## Problem details
All pictures must be left out as you transcribe the lines from the first line of the data to the line containing "middle mcp: (128, 134)", both included.

[Structured pose outputs]
□ □ □ □ □

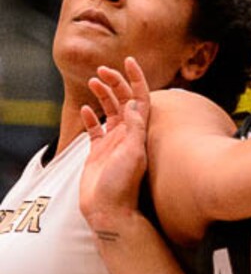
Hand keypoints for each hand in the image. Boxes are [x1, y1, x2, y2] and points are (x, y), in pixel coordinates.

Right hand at [79, 57, 149, 230]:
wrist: (109, 212)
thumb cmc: (123, 185)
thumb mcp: (133, 154)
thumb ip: (135, 129)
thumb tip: (135, 103)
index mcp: (138, 131)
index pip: (140, 97)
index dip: (136, 78)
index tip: (129, 61)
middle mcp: (128, 134)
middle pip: (124, 100)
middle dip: (115, 82)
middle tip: (102, 70)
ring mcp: (114, 142)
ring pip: (110, 111)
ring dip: (103, 95)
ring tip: (94, 81)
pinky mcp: (98, 152)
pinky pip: (95, 130)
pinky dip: (91, 118)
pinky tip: (86, 110)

□ □ □ □ □

## Answer space
Hand keypoints for each hand in the image. Boxes are [x1, y1, x2, y2] and points are (x, y), in pixel coordinates.

Right hand at [79, 57, 149, 230]:
wrist: (109, 212)
thumb cmc: (123, 185)
thumb mcp: (133, 154)
thumb ip: (135, 129)
thumb tip: (135, 103)
index mcp: (138, 131)
index pip: (140, 97)
index dip: (136, 78)
index tip: (129, 61)
middle mcp: (128, 134)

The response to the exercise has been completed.